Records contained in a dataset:

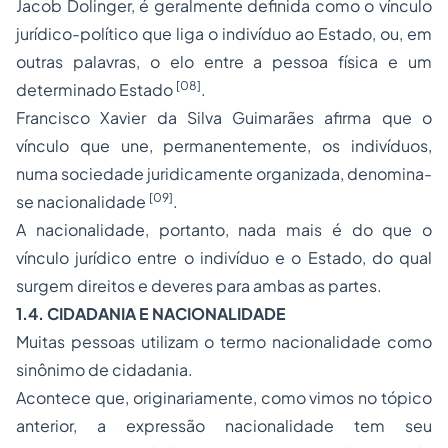
Jacob Dolinger, é geralmente definida como o vínculo
jurídico-político que liga o indivíduo ao Estado, ou, em
outras palavras, o elo entre a pessoa física e um
[08]
determinado Estado
.
Francisco Xavier da Silva Guimarães afirma que
o
vínculo que une, permanentemente, os indivíduos,
numa sociedade juridicamente organizada, denomina-
[09]
se nacionalidade
.
A nacionalidade, portanto, nada mais é do que o
vínculo jurídico entre o indivíduo e o Estado, do qual
surgem direitos e deveres para ambas as partes.
1.4. CIDADANIA E NACIONALIDADE
Muitas pessoas utilizam o termo nacionalidade como
sinônimo de cidadania.
Acontece que, originariamente, como vimos no tópico
anterior, a expressão nacionalidade tem seu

■ **Exercise description**
Copy out all the data exactly, skipping the pictures.

■ **Written answer**
Jacob Dolinger, é geralmente definida como o vínculo
jurídico-político que liga o indivíduo ao Estado, ou, em
outras palavras, o elo entre a pessoa física e um
[08]
determinado Estado
.
Francisco Xavier da Silva Guimarães afirma que
o
vínculo que une, permanentemente, os indivíduos,
numa sociedade juridicamente organizada, denomina-
[09]
se nacionalidade
.
A nacionalidade, portanto, nada mais é do que o
vínculo jurídico entre o indivíduo e o Estado, do qual
surgem direitos e deveres para ambas as partes.
1.4. CIDADANIA E NACIONALIDADE
Muitas pessoas utilizam o termo nacionalidade como
sinônimo de cidadania.
Acontece que, originariamente, como vimos no tópico
anterior, a expressão nacionalidade tem seu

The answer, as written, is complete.